Over the past few years, the automobile industry has been keen on innovating and working towards self-driving cars, with manufacturers, developers, and designers constantly reevaluating their priorities and objectives. Nonetheless, the focus is less on the technology or the commuting experience and more on well-being and sustainability.
It seems that in terms of sustainability, the vision is incomplete, as the technologies and luxuries of these cars would translate to even higher carbon emissions and waste. They might run on green energy, but the materials and resources used to build these cars might still be harmful to the environment.
A new concept, AKXY2, seems to aim to go the extra mile to envision a car that is sustainable, satisfying, and also social.
AKXY2, short for “Asahi Kasei x You 2,” is a future mobility concept that makes sustainability one of the three core pillars of its design.
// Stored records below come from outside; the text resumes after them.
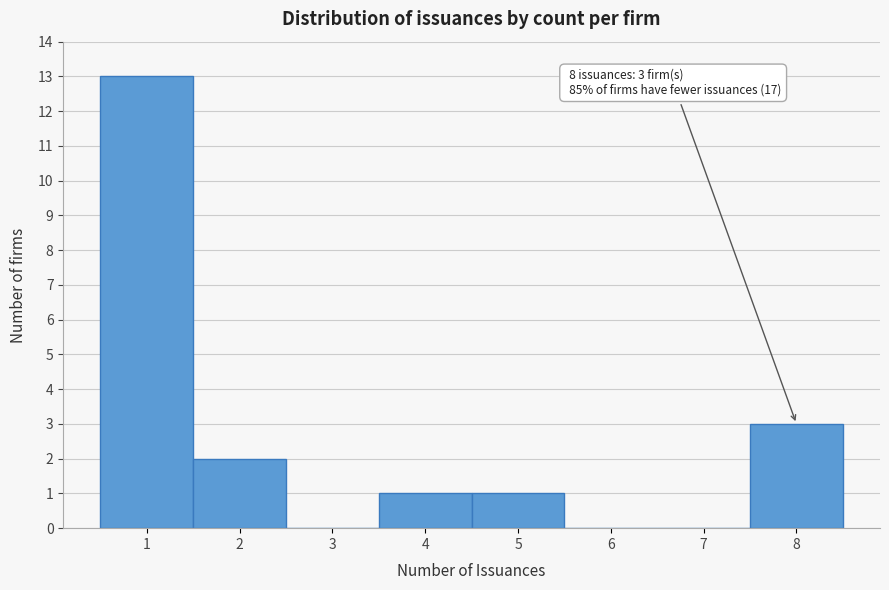

Which range on the x-axis has the tallest bar?

0.5 to 1.5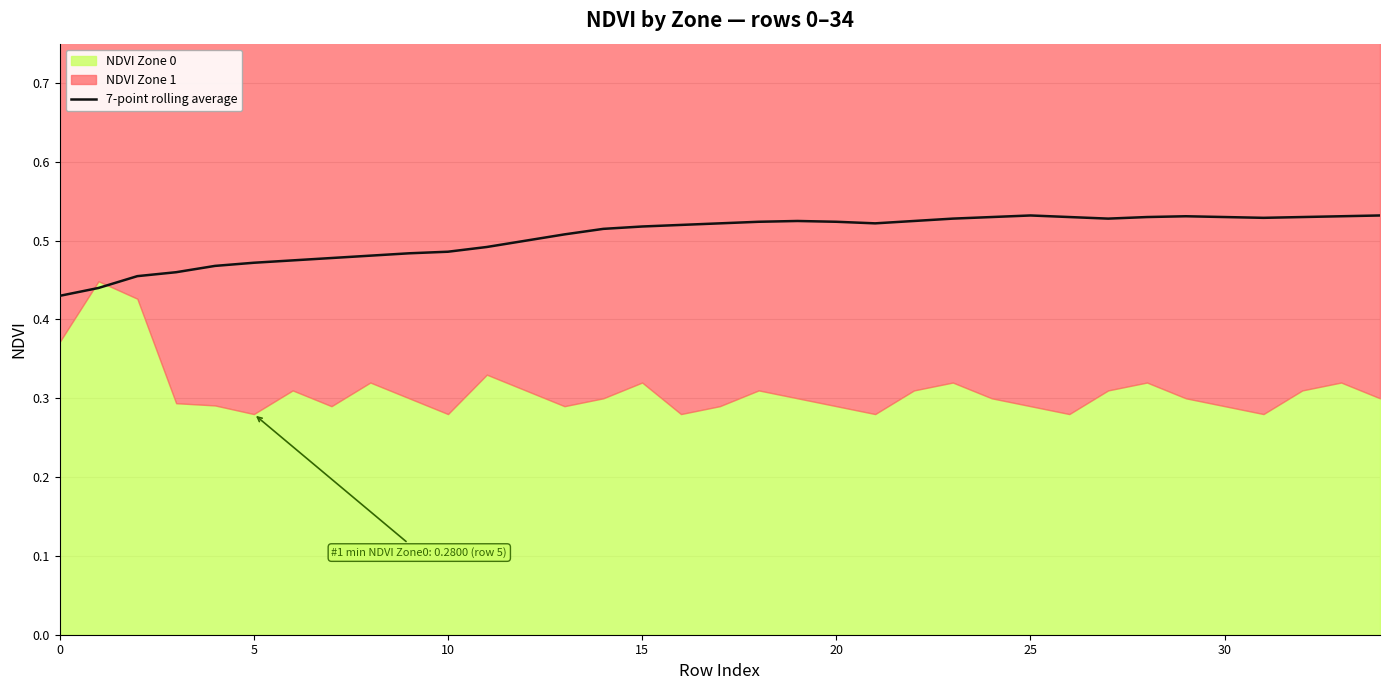

What is the greatest value displayed?

0.5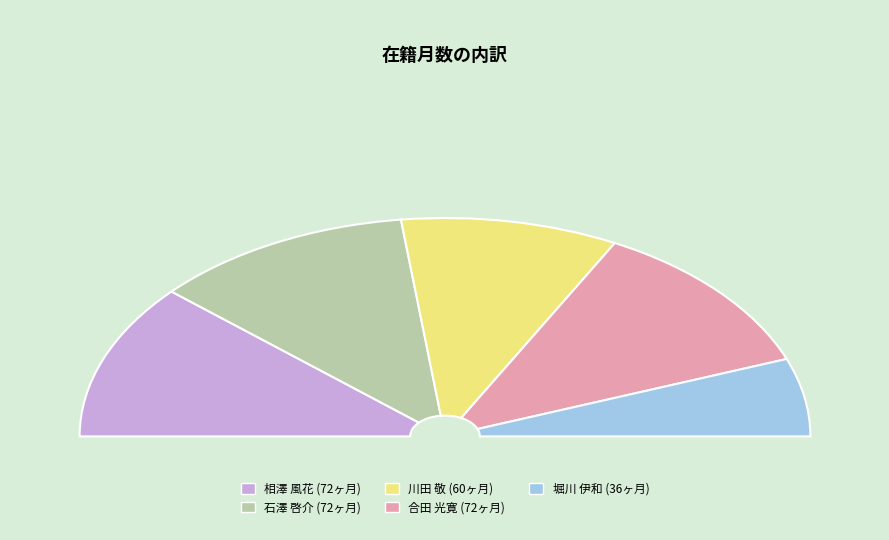

Rank the categories by value from lowest to highest.

堀川 伊和, 川田 敬, 相澤 風花, 石澤 啓介, 合田 光寛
The vehicle runs on electricity rather than fuel, and its interior is designed using materials that are made from recycled PET bottles, other wastes, or plant-derived substances. Asahi Kasei already has a floor mat made from plant-derived materials and is reportedly better than PET fibers. As for the surface coating, which has the severest impact on the environment, the concept will switch to a more sustainable and environment-friendly alternative.
Aside from sustainability, AKXY2 concept puts the convenience and comfort of passengers at the forefront. Inside and out, the car concept embodies the new priorities that the pandemic has caused throughout the world. Sanitation and anti-microbial materials have become a key feature in many new products, and this car will have them on many of its surfaces. According to Yanko Design, “People have also realized the importance of social connections, even if just being able to see other people out in the world. So rather than enclose passengers in an opaque capsule, the AKXY2 employs a transparent dome that lets people easily see the world and people outside”.
The AKXY2’s design resembles a boat more than it does a car, with a “bubble” that exposes riders to the outside world while still keeping them safe inside that zone. The car’s cabin design, as well as the way it opens up, is almost similar to a trailer with a picnic setup. Rather than a vehicle that is simply used to transport people and keep isolated groups within their own islands, Asahi Kasei envisions a future where cars connect people not only to each other but also to the world they live in.